Once you determine your business qualifies for an SBA Community Advantage Loan, it’s time for the application process. That begins with finding a lender offering this program. The SBA website lists lenders, but you can also visit your current financial institution for a list of this loan program’s participants. When you find a lender, you’ll work with them either in person, online or over the phone to complete the application.

During the application process, your lender will ask for a broad range of documents, including:

  • Financial statements
  • Business and personal tax returns
  • Business and personal credit reports

It’s recommended to have these documents dating back at least 3 years. If your company has been operating for less than 2 years, expect your lender to ask for at least 2 years of financial projections and a solid business plan. In some circumstances, this information is required for start-up and established businesses.

You’ll also need an SBA-approved Personal Financial Statement, which is SBA Form 413. This form lists all of your personal liabilities and assets, along with other pertinent information. The lender might also request proof of your equity injection, which is your business’s down payment. Some requirements include an equity injection of between 10-20% or more.

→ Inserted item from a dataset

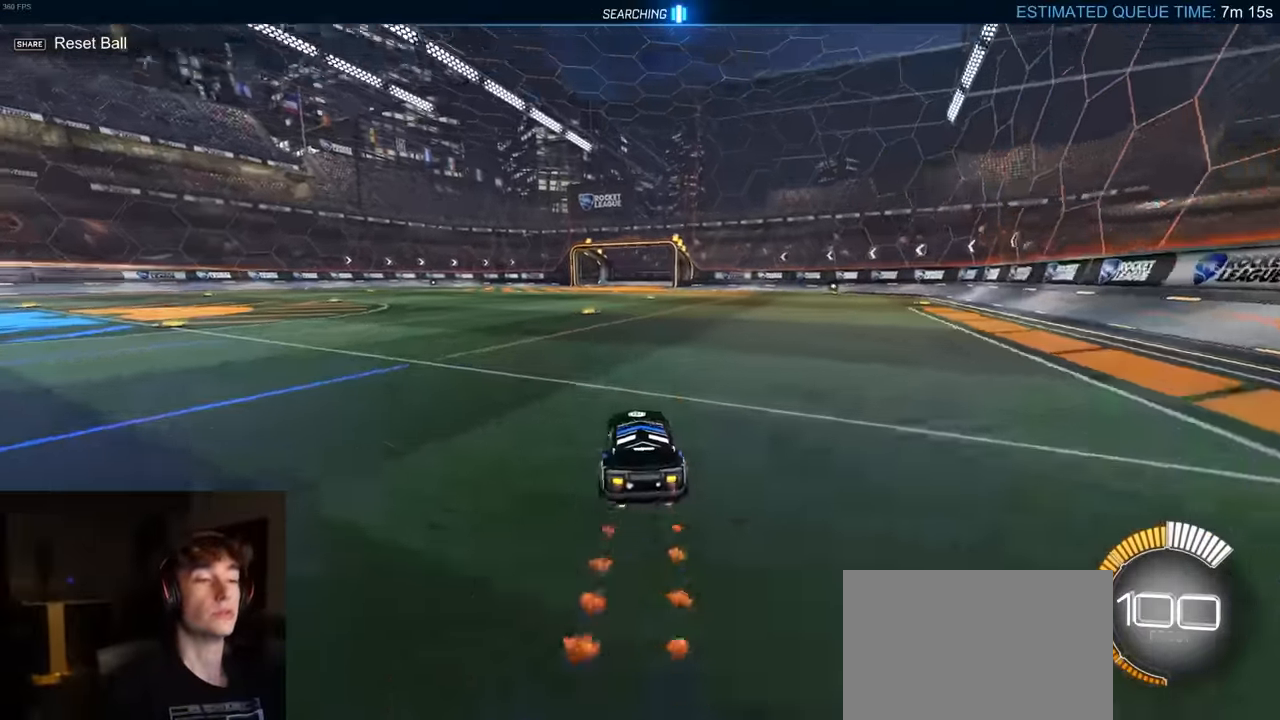
{"buttons": ["R2"], "left_stick": "center", "right_stick": "center", "events": [[16, "R1", "up"], [16, "left_stick", "left"], [50, "left_stick", "center"], [100, "DPAD_UP", "down"], [200, "DPAD_UP", "up"], [250, "left_stick", "down-right"], [500, "left_stick", "center"]]}
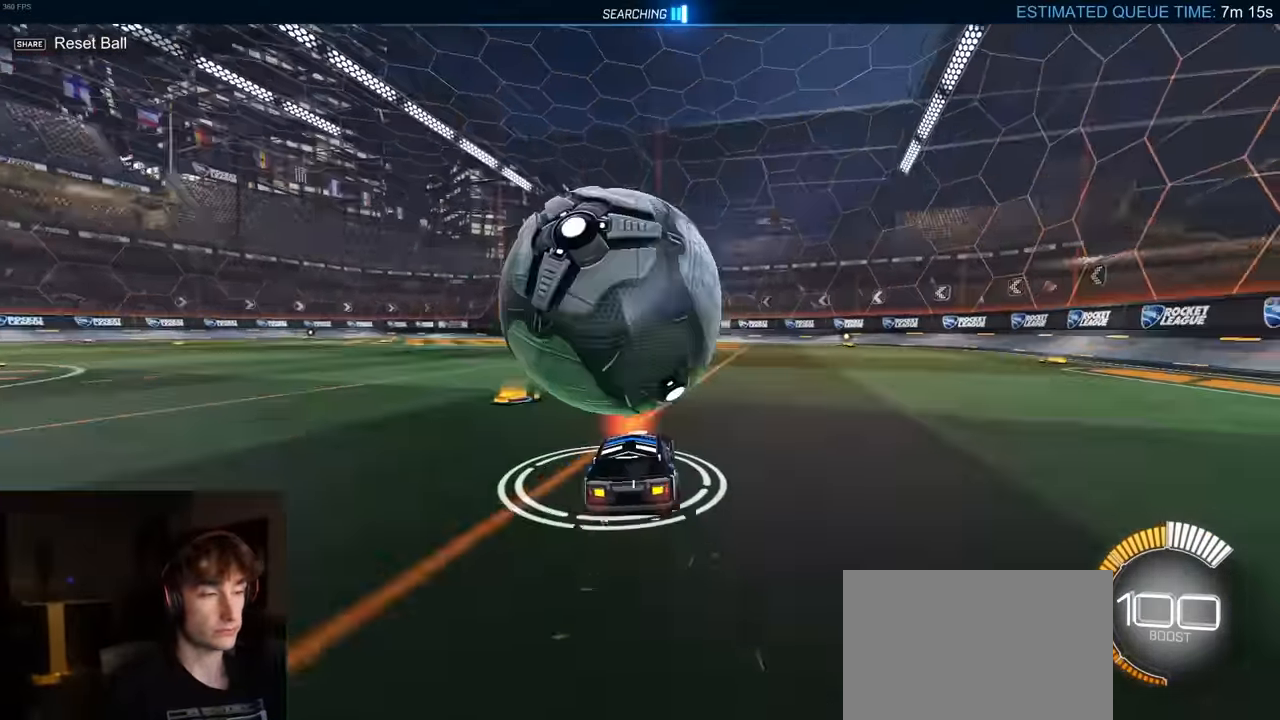
{"buttons": [], "left_stick": "left", "right_stick": "center", "events": [[16, "R1", "down"], [16, "left_stick", "left"], [83, "TRIANGLE", "down"], [133, "left_stick", "center"], [200, "R1", "up"], [217, "TRIANGLE", "up"], [300, "R2", "up"], [417, "left_stick", "left"]]}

Additional forms you may need during the application process:

  • SBA Form 1919: Borrower Information Form
  • SBA Form 2449: Community Advantage Addendum
  • SBA Form 912: Personal Financial Statement

When your small business can’t qualify for traditional financing, the SBA Community Advantage loan is an excellent option. You can use these funds for supporting real estate ventures, financing equipment and obtaining working capital. Approved SBA lenders can help you regarding qualifying, applying, and getting up to $250,000 in funding.